C'est ça la vie : du monde qui se font vivre par les autres, alors que ces autres doivent accepter leur sort par des coups de matraque sur la tête ou des menaces ou tout simplement l'épuisement et l'amenuisement de la volonté de résister à ces parasites puissants. Ne faire confiance à personne. Prendre l'argent des autres en présentant ta salade et t'en aller fourrer des putes dans ta BMW, et après, d'autres putes dans ton manoir à putes. Un vrai success story. Mais cette histoire ne raconte pas les faits sur ceux que tu exploites, et ce qu'ils endurent pour toi. Y aura-t-il une justice? Même les gouvernements déroulent le tapis rouge à ces ordures. La vie est une puterie, et pour l'amour c'est pareil. L'homme et la femme : des putes à cash, en tout cas, pour ceux qui ont «compris le jeu». Du toc, du toc, du toc partout. Les autres, c'est les gens honnêtes, ceux qui se font avoir sur toute la ligne, ceux qui ont de bonnes intentions, et qui y croient. L'innocence est belle, mais tôt ou tard, elle se fait massacrer. C'est quoi le jeu? -faire croire aux autres. Créer l'illusion, d'une réponse, d'un baume, d'un avenir, d'une solution. Donner de l'espoir. Faire les autres se sentir supérieurs grâce à votre marque.

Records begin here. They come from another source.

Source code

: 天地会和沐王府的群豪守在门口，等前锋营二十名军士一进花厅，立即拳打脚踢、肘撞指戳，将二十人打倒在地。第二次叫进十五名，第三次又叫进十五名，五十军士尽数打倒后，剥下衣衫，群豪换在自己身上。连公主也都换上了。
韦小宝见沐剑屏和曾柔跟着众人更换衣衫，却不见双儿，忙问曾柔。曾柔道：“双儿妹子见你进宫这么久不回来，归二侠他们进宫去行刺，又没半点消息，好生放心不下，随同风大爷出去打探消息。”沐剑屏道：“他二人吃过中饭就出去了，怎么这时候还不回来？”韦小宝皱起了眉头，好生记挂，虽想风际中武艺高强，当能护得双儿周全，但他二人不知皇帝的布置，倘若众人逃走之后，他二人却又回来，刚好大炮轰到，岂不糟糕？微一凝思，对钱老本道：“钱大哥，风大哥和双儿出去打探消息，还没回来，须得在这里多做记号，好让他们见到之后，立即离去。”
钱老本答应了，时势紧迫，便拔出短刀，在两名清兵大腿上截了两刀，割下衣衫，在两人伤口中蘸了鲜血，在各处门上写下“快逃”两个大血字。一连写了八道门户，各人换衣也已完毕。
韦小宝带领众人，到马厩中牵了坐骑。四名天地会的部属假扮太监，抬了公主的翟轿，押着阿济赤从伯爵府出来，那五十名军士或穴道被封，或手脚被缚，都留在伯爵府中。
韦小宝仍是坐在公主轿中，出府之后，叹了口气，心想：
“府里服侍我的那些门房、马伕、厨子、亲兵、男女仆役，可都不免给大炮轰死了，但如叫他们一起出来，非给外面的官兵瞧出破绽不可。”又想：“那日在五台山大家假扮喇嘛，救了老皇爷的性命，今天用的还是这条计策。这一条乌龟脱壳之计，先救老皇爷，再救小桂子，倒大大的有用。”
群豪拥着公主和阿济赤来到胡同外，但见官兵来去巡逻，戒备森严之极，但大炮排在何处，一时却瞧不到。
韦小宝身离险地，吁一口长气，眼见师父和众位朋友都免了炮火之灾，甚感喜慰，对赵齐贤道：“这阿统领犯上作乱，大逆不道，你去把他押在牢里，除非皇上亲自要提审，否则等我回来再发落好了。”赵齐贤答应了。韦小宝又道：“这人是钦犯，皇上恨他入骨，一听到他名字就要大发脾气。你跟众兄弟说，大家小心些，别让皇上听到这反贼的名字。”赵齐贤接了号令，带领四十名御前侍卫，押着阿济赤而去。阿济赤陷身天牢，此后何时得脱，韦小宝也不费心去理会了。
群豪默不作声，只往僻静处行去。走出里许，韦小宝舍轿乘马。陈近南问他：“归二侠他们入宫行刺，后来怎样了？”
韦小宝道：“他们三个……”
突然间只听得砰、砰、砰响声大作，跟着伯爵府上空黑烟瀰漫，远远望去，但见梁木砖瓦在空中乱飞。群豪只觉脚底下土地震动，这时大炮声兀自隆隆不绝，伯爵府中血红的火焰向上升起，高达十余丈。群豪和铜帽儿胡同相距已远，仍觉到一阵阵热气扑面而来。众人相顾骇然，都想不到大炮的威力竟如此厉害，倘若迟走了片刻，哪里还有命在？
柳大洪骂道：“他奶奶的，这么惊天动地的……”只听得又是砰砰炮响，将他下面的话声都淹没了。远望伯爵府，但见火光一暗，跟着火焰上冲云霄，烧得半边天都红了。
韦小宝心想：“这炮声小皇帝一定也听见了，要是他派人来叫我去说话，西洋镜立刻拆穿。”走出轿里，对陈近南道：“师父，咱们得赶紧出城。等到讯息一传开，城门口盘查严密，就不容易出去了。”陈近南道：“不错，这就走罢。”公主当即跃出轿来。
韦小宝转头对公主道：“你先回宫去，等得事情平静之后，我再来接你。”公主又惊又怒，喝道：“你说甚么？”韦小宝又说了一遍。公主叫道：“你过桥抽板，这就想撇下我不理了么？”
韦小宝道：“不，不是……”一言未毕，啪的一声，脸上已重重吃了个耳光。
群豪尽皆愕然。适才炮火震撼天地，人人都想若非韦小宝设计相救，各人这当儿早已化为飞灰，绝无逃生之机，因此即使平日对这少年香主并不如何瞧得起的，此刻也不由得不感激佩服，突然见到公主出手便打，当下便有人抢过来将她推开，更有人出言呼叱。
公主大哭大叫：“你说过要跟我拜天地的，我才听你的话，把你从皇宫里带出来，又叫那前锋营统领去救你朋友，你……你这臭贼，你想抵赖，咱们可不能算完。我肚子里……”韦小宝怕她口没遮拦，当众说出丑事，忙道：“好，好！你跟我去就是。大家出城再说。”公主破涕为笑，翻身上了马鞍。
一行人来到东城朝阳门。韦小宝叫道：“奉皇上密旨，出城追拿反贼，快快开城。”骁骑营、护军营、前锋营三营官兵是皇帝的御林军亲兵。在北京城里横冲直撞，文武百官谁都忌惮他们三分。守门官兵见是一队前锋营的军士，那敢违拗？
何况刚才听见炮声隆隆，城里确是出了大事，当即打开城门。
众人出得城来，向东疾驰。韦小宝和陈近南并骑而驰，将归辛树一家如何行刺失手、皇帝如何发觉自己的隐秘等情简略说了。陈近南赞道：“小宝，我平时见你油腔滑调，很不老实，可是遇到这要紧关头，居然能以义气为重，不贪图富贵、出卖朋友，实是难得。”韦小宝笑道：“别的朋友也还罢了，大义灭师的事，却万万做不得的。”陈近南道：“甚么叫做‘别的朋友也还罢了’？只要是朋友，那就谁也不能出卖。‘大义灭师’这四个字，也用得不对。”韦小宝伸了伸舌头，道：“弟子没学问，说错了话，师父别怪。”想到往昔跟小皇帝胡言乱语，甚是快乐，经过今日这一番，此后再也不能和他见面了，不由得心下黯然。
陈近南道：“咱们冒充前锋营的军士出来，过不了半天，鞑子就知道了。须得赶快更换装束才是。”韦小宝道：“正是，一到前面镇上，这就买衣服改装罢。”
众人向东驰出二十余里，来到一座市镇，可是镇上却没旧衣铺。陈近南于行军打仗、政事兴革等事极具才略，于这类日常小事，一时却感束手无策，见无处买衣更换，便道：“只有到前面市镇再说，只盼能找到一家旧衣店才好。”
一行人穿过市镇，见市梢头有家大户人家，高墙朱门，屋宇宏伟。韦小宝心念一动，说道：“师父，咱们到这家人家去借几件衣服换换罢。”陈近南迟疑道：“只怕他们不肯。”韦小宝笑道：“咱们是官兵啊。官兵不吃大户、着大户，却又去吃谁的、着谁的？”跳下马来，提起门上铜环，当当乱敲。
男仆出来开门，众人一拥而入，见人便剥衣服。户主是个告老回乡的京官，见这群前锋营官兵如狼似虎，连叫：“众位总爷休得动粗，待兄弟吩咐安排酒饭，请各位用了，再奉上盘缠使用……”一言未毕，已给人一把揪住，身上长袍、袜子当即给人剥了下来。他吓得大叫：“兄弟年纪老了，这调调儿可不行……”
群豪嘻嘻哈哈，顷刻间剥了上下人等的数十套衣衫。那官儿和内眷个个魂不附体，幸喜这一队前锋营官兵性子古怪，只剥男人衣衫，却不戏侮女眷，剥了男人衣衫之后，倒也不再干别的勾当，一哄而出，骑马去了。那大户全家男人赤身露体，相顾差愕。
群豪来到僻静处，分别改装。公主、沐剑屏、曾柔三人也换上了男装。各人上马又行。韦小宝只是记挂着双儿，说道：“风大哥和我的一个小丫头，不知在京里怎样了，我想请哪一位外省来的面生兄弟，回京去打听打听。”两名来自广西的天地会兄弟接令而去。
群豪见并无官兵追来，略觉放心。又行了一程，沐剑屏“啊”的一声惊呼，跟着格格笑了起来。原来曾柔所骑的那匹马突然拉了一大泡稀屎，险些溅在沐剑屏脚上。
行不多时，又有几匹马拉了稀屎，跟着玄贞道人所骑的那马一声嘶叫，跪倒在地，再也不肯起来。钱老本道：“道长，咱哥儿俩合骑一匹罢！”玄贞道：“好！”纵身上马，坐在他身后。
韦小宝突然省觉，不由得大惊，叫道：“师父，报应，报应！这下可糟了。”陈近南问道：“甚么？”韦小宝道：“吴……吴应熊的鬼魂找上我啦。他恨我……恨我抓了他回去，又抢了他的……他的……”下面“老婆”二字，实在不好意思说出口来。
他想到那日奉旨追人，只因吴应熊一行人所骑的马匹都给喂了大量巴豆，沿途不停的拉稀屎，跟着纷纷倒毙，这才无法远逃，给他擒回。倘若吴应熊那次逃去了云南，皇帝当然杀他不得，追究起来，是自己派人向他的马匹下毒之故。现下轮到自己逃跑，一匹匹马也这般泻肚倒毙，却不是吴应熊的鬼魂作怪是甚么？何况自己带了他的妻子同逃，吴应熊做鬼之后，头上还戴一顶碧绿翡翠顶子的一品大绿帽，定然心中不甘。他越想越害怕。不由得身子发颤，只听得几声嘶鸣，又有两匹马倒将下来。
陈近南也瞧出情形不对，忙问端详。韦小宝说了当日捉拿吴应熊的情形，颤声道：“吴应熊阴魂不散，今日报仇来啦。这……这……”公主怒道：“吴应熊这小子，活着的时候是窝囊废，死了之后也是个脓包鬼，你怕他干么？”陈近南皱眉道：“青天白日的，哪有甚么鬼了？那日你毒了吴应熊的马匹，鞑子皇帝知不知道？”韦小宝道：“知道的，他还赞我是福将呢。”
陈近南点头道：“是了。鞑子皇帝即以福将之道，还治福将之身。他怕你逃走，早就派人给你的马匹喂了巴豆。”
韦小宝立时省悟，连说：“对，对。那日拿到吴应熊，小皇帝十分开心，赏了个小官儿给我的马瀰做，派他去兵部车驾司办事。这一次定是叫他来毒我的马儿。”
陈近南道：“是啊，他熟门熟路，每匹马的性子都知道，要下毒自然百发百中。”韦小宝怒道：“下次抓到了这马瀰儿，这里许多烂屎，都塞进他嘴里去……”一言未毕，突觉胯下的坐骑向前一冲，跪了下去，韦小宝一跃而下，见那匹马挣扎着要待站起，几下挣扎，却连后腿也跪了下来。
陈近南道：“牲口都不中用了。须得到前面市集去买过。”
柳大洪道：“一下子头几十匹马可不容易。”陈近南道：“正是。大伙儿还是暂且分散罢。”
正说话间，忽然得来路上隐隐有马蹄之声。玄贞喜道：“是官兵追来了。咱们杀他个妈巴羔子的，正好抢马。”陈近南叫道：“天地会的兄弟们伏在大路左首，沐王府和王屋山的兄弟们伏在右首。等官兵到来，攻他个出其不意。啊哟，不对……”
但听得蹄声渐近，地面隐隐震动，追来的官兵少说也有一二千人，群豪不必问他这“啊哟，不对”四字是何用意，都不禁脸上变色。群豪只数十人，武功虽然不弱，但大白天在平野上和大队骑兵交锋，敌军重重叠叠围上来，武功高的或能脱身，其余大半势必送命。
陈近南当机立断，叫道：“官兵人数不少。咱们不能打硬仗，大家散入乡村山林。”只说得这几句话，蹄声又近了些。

Les intellectuels qui théorisent sans fin en écrivant de grosses briques insignifiantes, ne sont qu'un tampon et retardent le moment où nous seront acculés à prendre les armes, la guerre étant le seul moment décisif, si nous en sommes encore capables, et après avoir pris nos médicaments. Ils servent de frein, mais ce sont eux aussi des parasites, qui n'ont pas de rapport direct avec la réalité. Ce ne sont pas eux qui vont aller se faire sacrer des litres de poivre de cayenne dans les yeux, se faire tabasser au Sommet, prendre en photo et ficher comme criminel. Les riches leur distribuent des bourses pour qu'ils écrivent des livres sans conséquence et qu'ils continuent à alimenter le rêve. De beaux discours, des sophistes comme les premiers, comme les politiciens aussi, qui ne servent toujours en premier et férocement, que leur propre intérêt... La seule et vraie réalité est-elle le monkey business? Comme en Inde, en Thaïlande et dans tous les pays que nous exploitons?

Ce furent mes belles pensées de ce matin. Je passai une excellente journée, après avoir bien maudit ce monde qui appartient aux ordures.